◆ Action item
Translate this sentence from the page excerpt below into Spanish: "Using the code provided in the previous slides, generate multiple "bad" plots that have non-constant variance and discuss what they look like."

Using the code provided in the previous slides, generate multiple "bad" plots that have non-constant variance and discuss what they look like.

◆ Data items
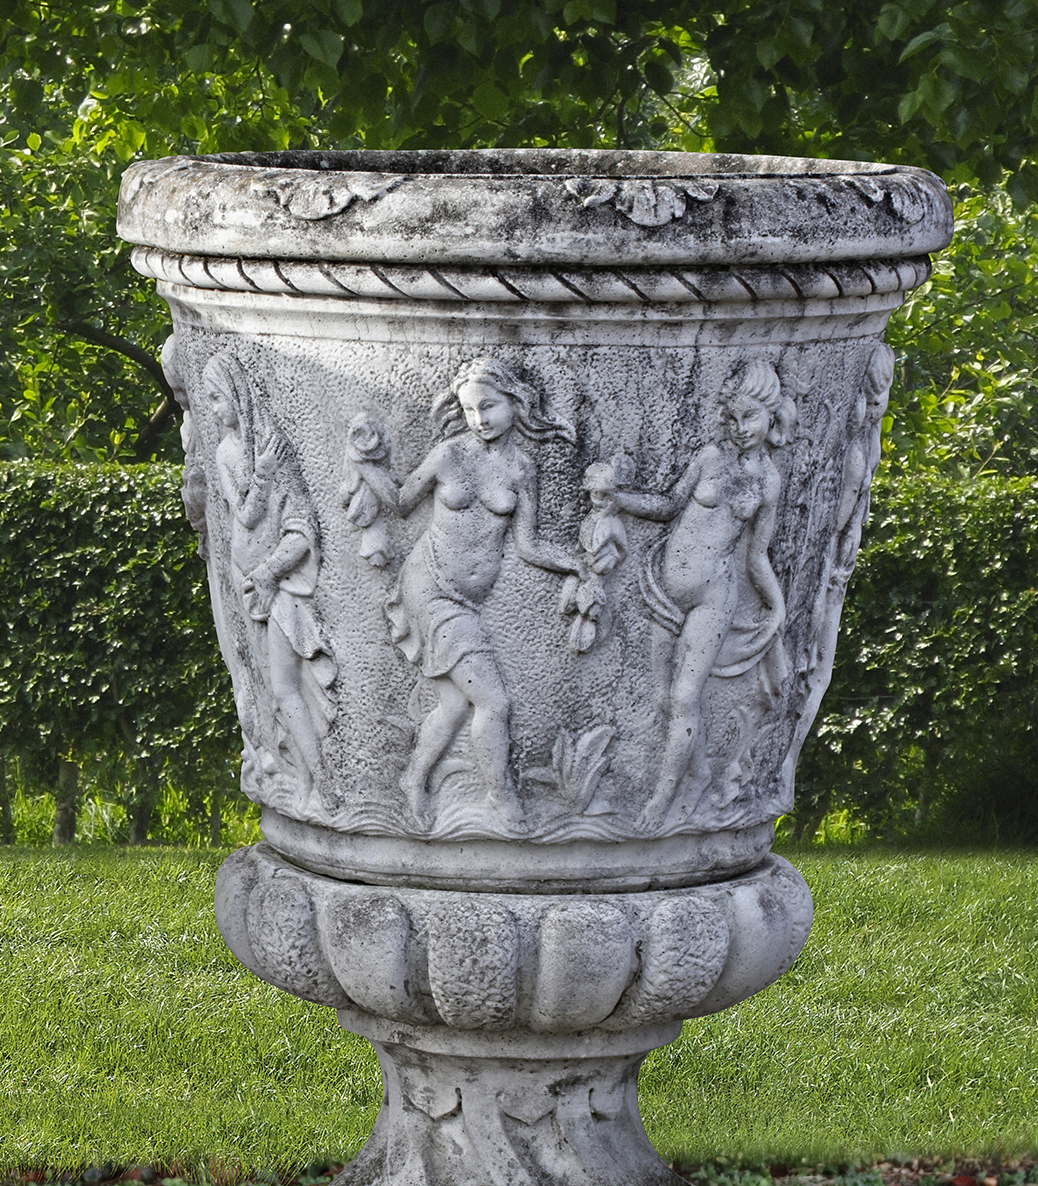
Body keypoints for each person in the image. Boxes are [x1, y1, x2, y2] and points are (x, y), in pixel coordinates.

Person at [378, 353, 581, 829]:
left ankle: (413, 779)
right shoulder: (450, 454)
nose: (479, 419)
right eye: (470, 410)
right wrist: (365, 465)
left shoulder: (520, 468)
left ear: (515, 402)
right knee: (494, 702)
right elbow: (402, 501)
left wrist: (571, 563)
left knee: (454, 705)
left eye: (488, 407)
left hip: (466, 598)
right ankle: (502, 797)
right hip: (429, 585)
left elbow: (528, 545)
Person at [607, 358, 795, 826]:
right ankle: (697, 777)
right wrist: (620, 499)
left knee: (684, 697)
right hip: (665, 591)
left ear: (771, 415)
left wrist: (775, 607)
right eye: (732, 418)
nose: (740, 427)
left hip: (713, 597)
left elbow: (756, 558)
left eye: (750, 417)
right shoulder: (710, 458)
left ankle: (662, 800)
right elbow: (671, 505)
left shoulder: (767, 481)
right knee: (663, 698)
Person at [198, 353, 336, 816]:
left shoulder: (273, 452)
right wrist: (264, 475)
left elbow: (301, 529)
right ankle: (308, 780)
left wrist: (271, 571)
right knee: (273, 690)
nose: (213, 409)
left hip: (282, 586)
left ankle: (320, 786)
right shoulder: (228, 452)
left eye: (217, 398)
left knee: (285, 688)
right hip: (252, 586)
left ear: (238, 395)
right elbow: (246, 513)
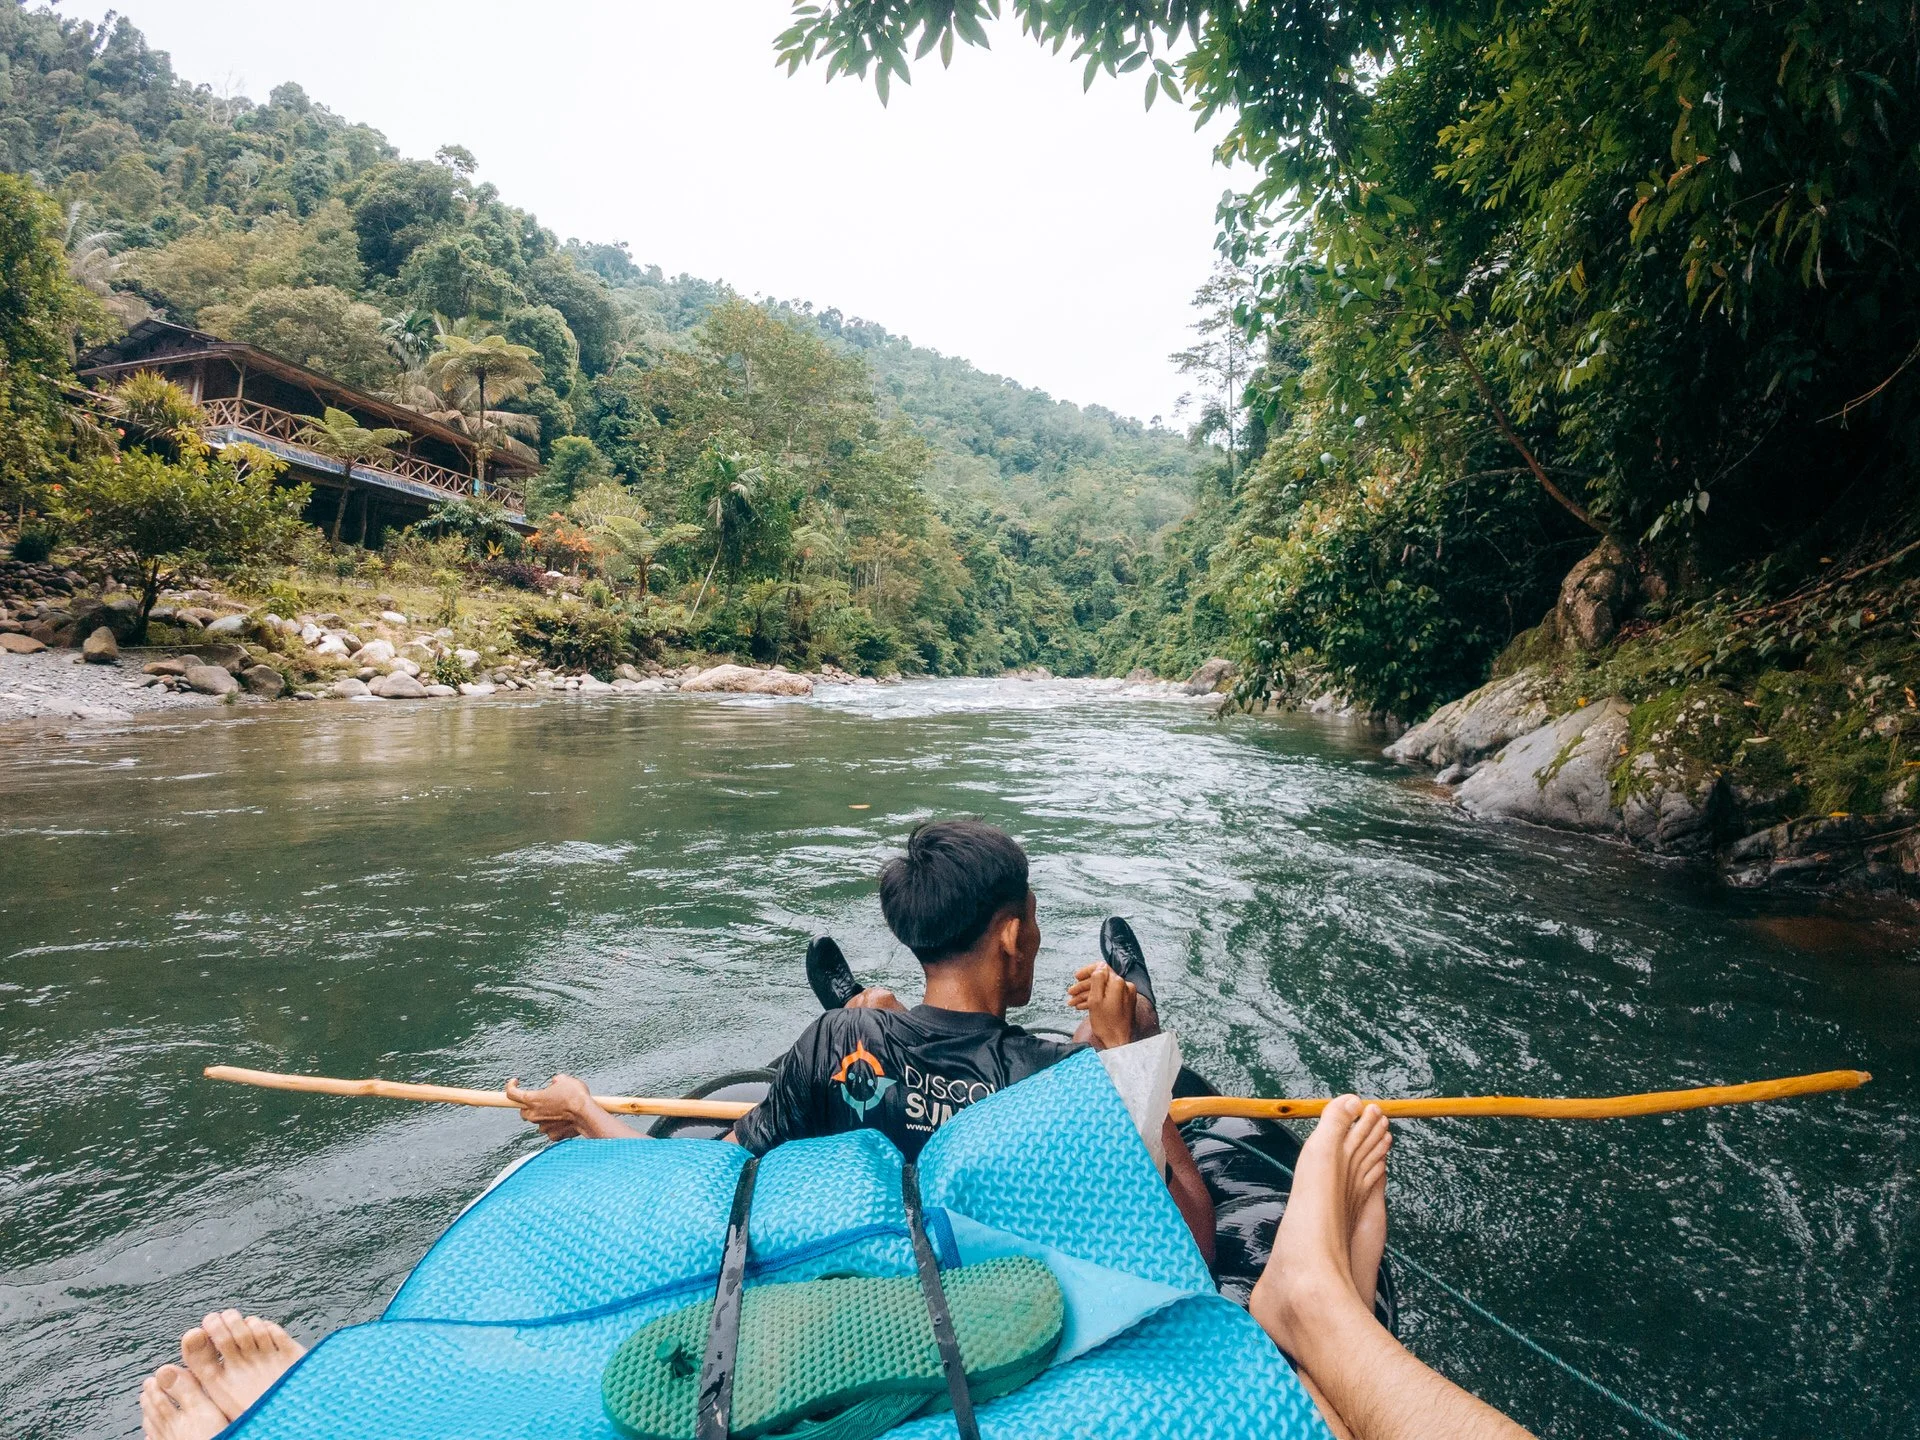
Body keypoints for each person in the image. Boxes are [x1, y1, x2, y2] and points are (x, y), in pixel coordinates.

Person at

◆ Response to this exercise
Usando el código proporcionado en las diapositivas anteriores, genera varios gráficos "malos" que tengan varianza no constante y comenta cómo se ven.